The nightmares and flashbacks are among many symptoms of post-traumatic stress disorder, which affects many war veterans and others.
PTSD is an anxiety disorder that can develop after a terrifying event where the person was physically harmed or felt threatened. Garcia enlisted in August 1966 at age 19 and was a “rocket humper” and mortar gunner with L Co. 3rd Battalion 26th Marines.
Since then, it has been a challenge for Garcia to trust people and be around them. He buys his groceries early in the morning before it gets busy. He avoids picking up his mail when neighbors are present, rarely leaves his home, gets only three hours of sleep a night, has a bayonet in his bedroom and a rifle underneath his bed. He and his wife divorced 12 years ago.
Garcia traces the events that led to his PTSD to the beginning of his tour of duty in Vietnam, from December 1966 to February 1968. He had become close friends with a fellow Marine, Texan Pat Cochran – nicknamed “Roach” – who was killed in an ambush.
“I never got close to anybody anymore,” says Garcia, who started drinking heavily after the war. “It was very difficult for me. I just could not deal with friendship again.”

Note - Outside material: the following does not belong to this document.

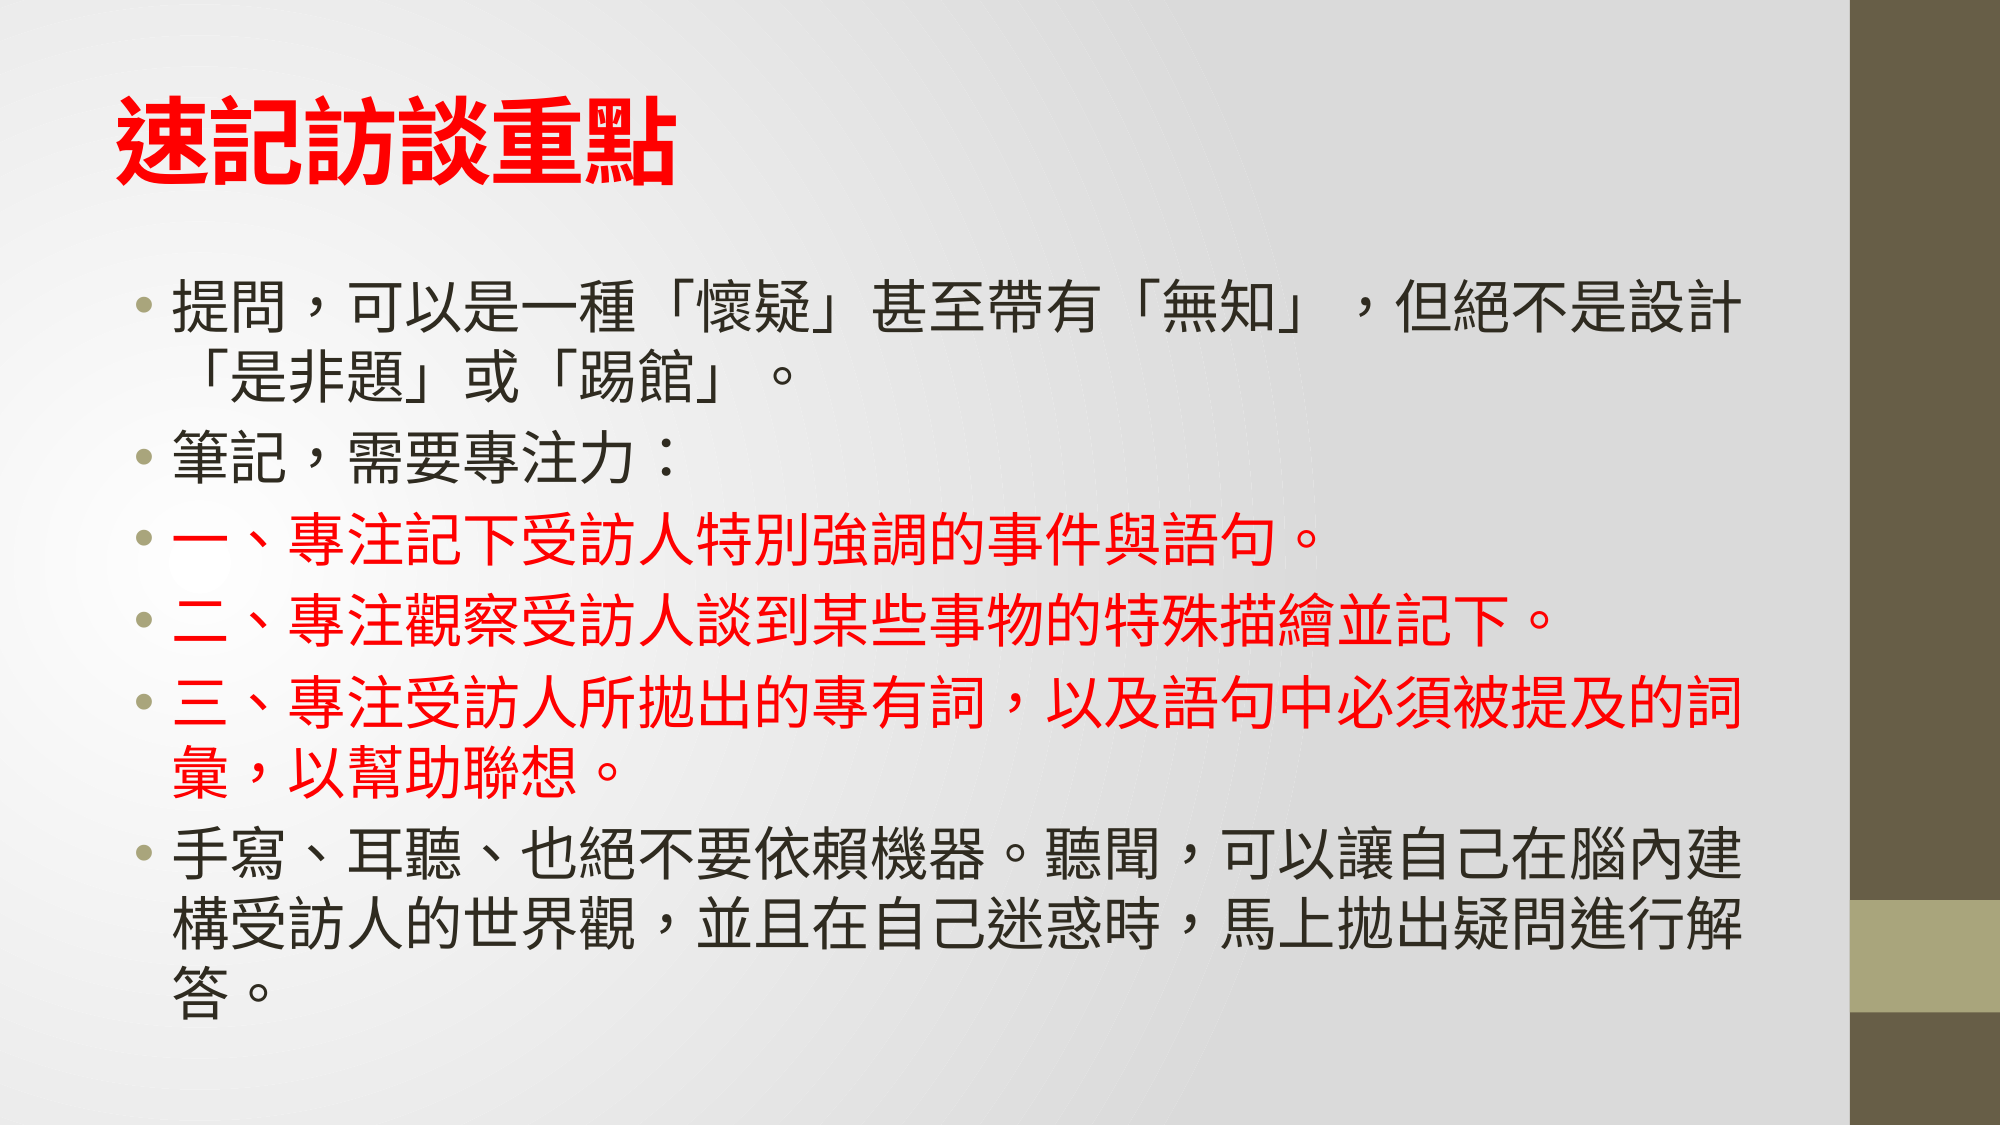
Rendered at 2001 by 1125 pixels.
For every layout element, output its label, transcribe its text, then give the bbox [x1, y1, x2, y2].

list 提問，可以是一種「懷疑」甚至帶有「無知」，但絕不是設計「是非題」或「踢館」。 筆記，需要專注力： 一、專注記下受訪人特別強調的事件與語句。 二、專注觀察受訪人談到某些事物的特殊描繪並記下。 三、專注受訪人所拋出的專有詞，以及語句中必須被提及的詞彙，以幫助聯想。 手寫、耳聽、也絕不要依賴機器。聽聞，可以讓自己在腦內建構受訪人的世界觀，並且在自己迷惑時，馬上拋出疑問進行解答。 [99, 262, 1767, 1050]
title 速記訪談重點 [99, 45, 1767, 233]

He helped set up ambushes and foxholes during the 77-day siege of Khe Sanh, part of the 1968 Tet Offensive. An estimated 700 to 1,000 U.S. soldiers died in that siege.
His unit was hounded by constant North Vietnamese army attacks in which whistling rockets and shrapnel often found targets in foxholes.
“I saw bits and pieces of bodies,” Garcia says. “We couldn’t even identify some of them.”
He is deeply affected by the fact that he survived and others didn’t.
“I sometimes wonder why I made it and others didn’t. I don’t know … I guess I have survivor’s guilt.”
Before Vietnam, “I was the kind of person who liked to make people laugh,” the Tuolumne County man recalls. “I was pretty social, always in a crowd.”
He came back a different person. He had never heard of PTSD until a few years ago, when fellow Chapter 391 veterans encouraged him to seek help. Though he attends a monthly support group and gets counseling, daily life is often a struggle.
By sharing his story, he hopes other veterans affected by PTSD will realize that they are not alone, and perhaps seek treatment.
Says Garcia: “So many veterans are afraid to seek help, but they should.”